====== Dataset extract
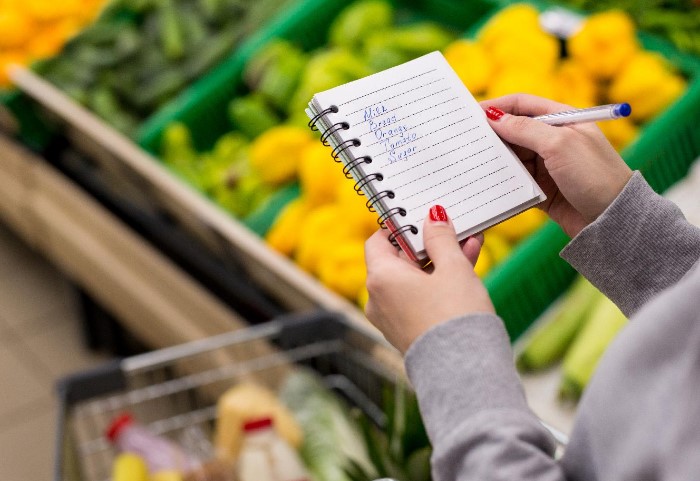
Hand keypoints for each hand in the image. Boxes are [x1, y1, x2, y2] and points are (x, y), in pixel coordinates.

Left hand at [364, 206, 494, 353]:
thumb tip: (432, 218)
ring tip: (469, 246)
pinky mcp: (407, 332)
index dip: (400, 227)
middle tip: (454, 230)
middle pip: (399, 261)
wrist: (465, 372)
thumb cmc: (455, 316)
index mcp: (380, 278)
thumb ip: (441, 239)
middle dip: (429, 245)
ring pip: (413, 280)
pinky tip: (465, 271)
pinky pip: (418, 299)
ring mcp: (391, 318)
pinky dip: (436, 285)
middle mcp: (378, 299)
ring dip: (439, 263)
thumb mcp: (453, 267)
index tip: (422, 218)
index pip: (379, 240)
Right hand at [482, 94, 632, 237]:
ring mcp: (546, 166)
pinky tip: (485, 183)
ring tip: (470, 162)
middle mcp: (552, 140)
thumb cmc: (595, 175)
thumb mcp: (559, 144)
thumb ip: (525, 129)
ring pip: (511, 157)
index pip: (522, 105)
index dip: (497, 106)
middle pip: (513, 130)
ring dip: (494, 159)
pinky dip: (500, 181)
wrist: (613, 220)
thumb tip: (494, 117)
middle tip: (465, 140)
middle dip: (491, 134)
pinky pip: (514, 181)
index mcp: (561, 120)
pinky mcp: (541, 189)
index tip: (471, 114)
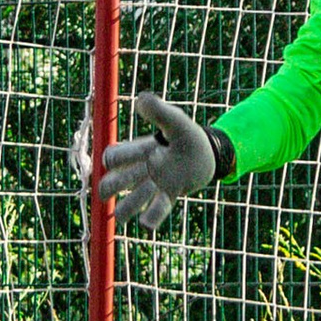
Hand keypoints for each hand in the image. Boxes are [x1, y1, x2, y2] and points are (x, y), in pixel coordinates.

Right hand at [98, 90, 220, 231]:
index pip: (111, 158)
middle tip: (125, 184)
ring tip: (128, 210)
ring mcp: (153, 186)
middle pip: (111, 183)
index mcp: (138, 151)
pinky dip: (150, 218)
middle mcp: (141, 170)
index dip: (115, 160)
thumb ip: (159, 112)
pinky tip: (147, 221)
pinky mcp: (168, 197)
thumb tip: (140, 99)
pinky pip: (154, 212)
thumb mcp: (176, 121)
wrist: (209, 154)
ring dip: (126, 207)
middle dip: (111, 187)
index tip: (138, 154)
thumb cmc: (188, 135)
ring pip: (128, 203)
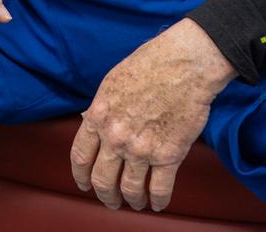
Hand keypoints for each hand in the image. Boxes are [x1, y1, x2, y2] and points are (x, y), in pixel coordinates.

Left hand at [70, 18, 235, 212]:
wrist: (185, 63)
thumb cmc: (151, 63)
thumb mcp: (113, 81)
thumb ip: (102, 108)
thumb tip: (94, 124)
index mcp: (100, 115)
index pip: (80, 156)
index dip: (81, 175)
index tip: (85, 183)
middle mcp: (116, 137)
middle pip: (102, 180)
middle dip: (106, 195)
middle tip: (111, 200)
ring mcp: (141, 149)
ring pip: (130, 189)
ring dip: (132, 200)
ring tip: (136, 202)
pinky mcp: (169, 156)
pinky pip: (159, 190)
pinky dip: (158, 202)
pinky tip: (158, 203)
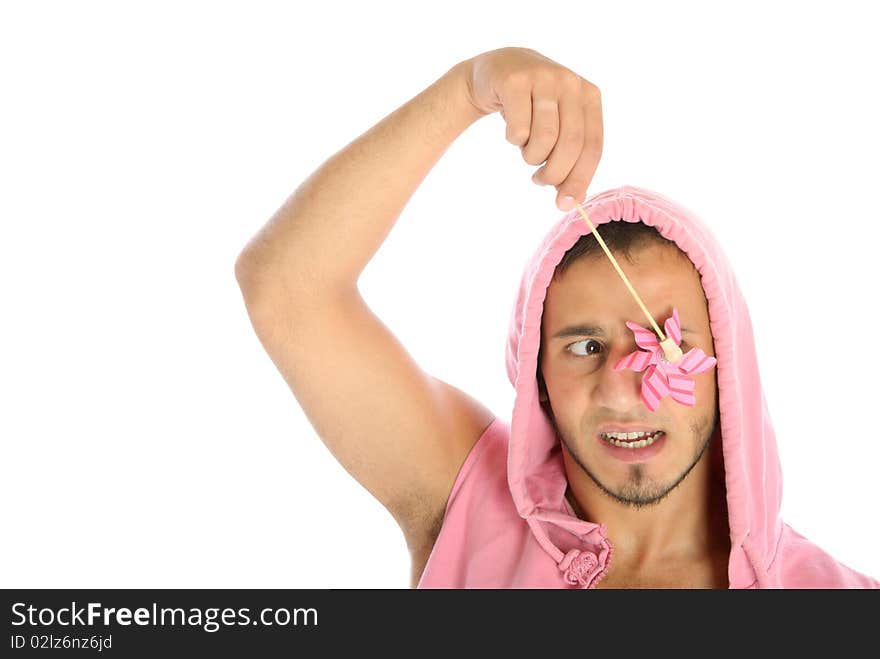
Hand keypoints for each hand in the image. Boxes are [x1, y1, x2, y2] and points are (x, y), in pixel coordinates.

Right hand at [462, 47, 603, 211]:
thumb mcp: (558, 127)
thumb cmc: (531, 109)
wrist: (496, 72)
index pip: (593, 146)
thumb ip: (570, 158)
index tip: (565, 203)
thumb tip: (572, 200)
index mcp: (589, 96)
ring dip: (532, 157)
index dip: (580, 179)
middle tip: (540, 181)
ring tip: (526, 152)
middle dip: (554, 174)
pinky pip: (518, 129)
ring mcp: (543, 77)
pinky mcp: (515, 80)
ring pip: (544, 138)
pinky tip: (512, 132)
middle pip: (571, 144)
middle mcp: (570, 82)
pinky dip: (514, 140)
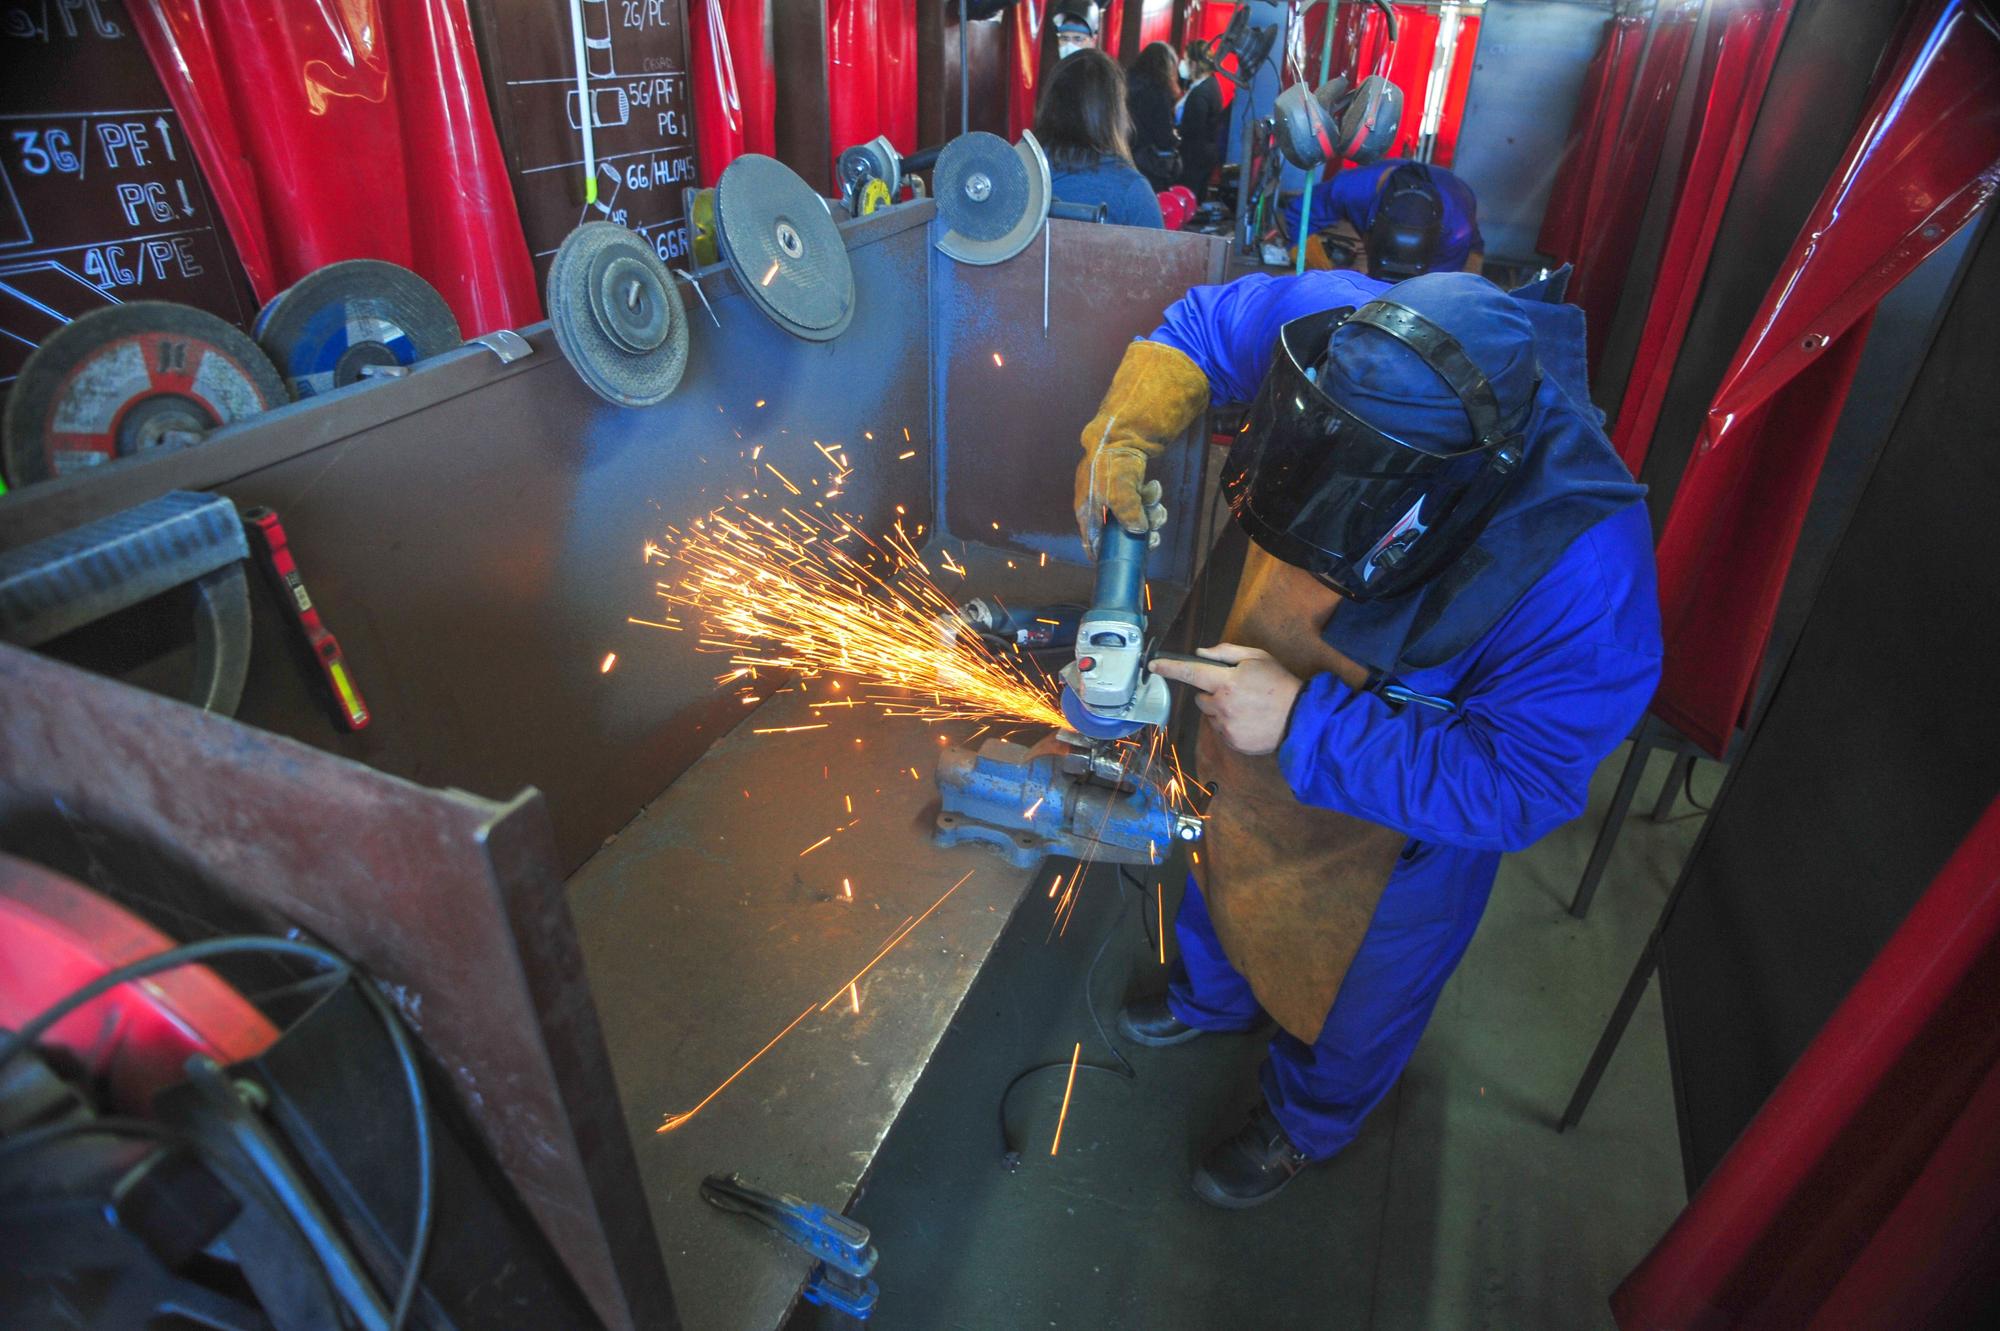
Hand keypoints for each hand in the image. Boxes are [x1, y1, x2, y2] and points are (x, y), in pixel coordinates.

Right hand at [1074, 450, 1167, 555]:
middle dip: (1140, 533)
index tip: (1124, 559)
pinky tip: (1153, 486)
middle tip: (1153, 536)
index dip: (1107, 554)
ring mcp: (1111, 496)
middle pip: (1120, 532)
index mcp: (1087, 512)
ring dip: (1149, 513)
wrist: (1119, 433)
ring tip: (1155, 501)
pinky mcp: (1124, 486)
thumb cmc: (1112, 466)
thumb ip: (1128, 516)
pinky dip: (1149, 496)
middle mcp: (1097, 507)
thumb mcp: (1120, 495)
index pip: (1092, 543)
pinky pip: (1139, 500)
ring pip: (1134, 516)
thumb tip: (1139, 530)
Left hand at [1148, 644, 1302, 755]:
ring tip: (1246, 706)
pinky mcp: (1232, 742)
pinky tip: (1249, 719)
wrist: (1301, 718)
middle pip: (1200, 697)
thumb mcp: (1257, 657)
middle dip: (1211, 692)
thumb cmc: (1280, 683)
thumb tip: (1201, 653)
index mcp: (1227, 682)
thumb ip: (1226, 653)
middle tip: (1235, 689)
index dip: (1169, 668)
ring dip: (1220, 709)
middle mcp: (1222, 706)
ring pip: (1210, 715)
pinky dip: (1230, 724)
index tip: (1154, 665)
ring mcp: (1226, 727)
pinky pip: (1221, 730)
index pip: (1190, 673)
============
Brief: Count how many lines in the data contain the word "Right". Reply with that number only.

Answer space: 4